Text under study
Human Wreckage

by Steve Szilagyi

Jackson Pollock’s “Convergence” at the Buffalo AKG Museum of Art.

The Naked Gun trilogy was a series of three film comedies released between 1988 and 1994. They were directed by David Zucker, who founded a new school of parody with his breakthrough movie, Airplane! (1980). Part of Zucker’s genius was casting grim-visaged actors from serious films and letting them loose in a perfectly silly universe. Leslie Nielsen, Lloyd Bridges, Kareem Abdul-Jabbar—he made some brilliant casting choices. He also made one grotesque error: O.J. Simpson.

Long ago, I interviewed Simpson for a publicity job and came away thinking that he was the greatest guy in the world. When the Naked Gun films came out, I laughed my head off. Simpson was in all three of them. He wasn’t much of an actor, but I thought he was a great sport to let Zucker use him as a slapstick stooge—just what I would expect from a super guy like Simpson.

Then came the murders of Nicole Brown and Ronald Goldman. After learning the details of that crime, I could never watch a Naked Gun film again. How could I? How could anyone laugh freely at a film that has the face of an atrocious killer in every shot?

Confronting Convergence.  Something like this happened to me on a recent visit to the Buffalo AKG Art Museum. Among the masterpieces in the museum’s collection is Jackson Pollock’s Convergence (1952), one of his classic drip paintings. My usual practice (and probably yours) when viewing a Pollock is to stand back for a few minutes to take it all in, then move in close and mentally merge with Pollock’s universe of speckles and swirls.

Activities
• A. From the Human Wreckage essay, list each performer it names as someone David Zucker cast.
• B. Reproduce the Human Wreckage essay starting with the words "Then came the" and ending after the words "in every shot?".

Raw data

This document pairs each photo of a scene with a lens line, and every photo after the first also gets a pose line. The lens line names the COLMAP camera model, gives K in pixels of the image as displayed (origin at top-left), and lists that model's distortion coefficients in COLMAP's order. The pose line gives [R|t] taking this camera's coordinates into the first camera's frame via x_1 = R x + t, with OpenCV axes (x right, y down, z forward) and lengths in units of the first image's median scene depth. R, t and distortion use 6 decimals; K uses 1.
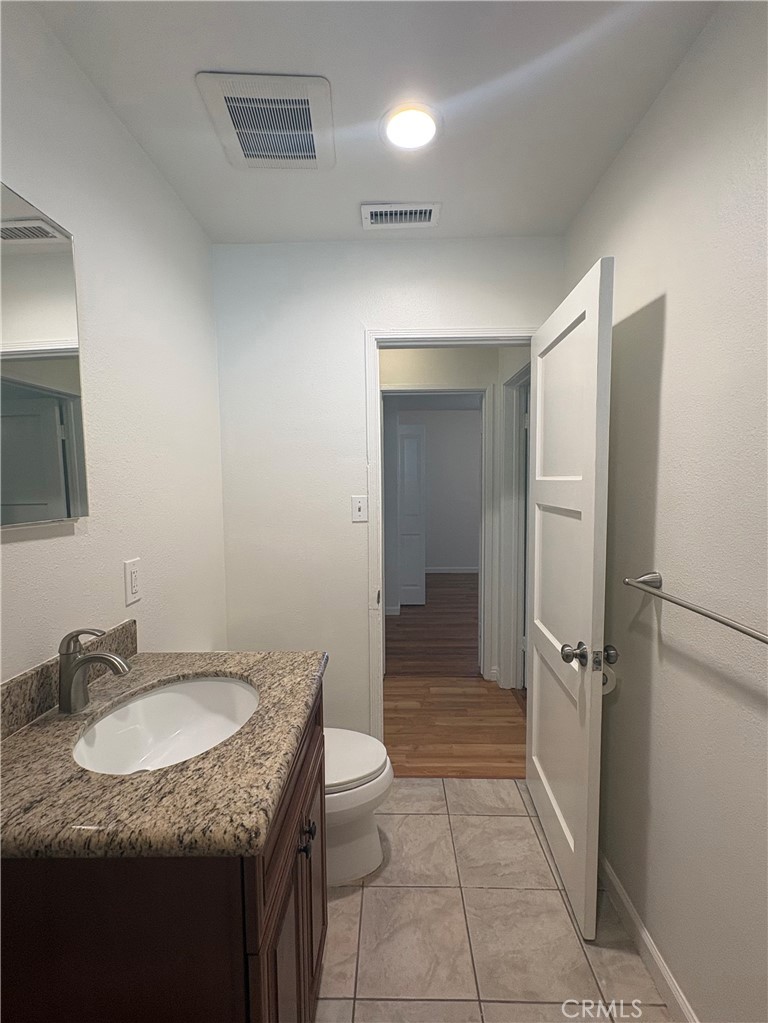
lens RADIAL K [[407.0, 0, 384.0], [0, 407.0, 511.5], [0, 0, 1]] dist [-0.000042, -0.000001]
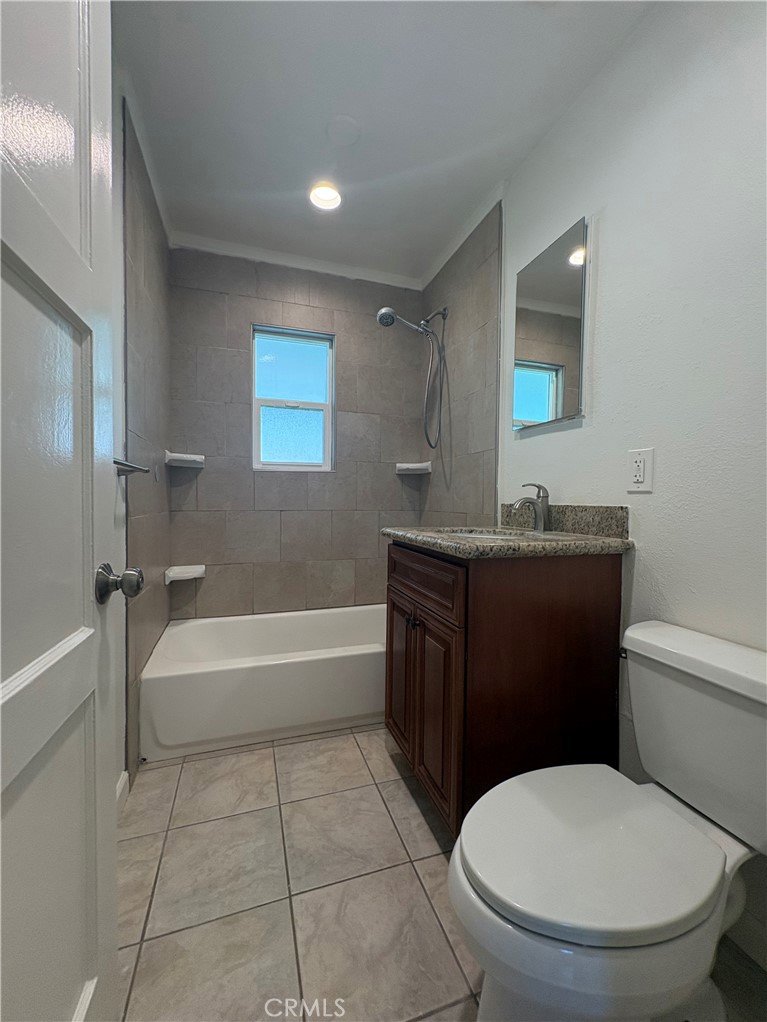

Exercise results
• A. Leslie Nielsen, Lloyd Bridges, Kareem Abdul-Jabbar, O.J. Simpson

• B.
Then came the murders of Nicole Brown and Ronald Goldman. After learning the details of that crime, I could never watch a Naked Gun film again. How could I? How could anyone laugh freely at a film that has the face of an atrocious killer in every shot?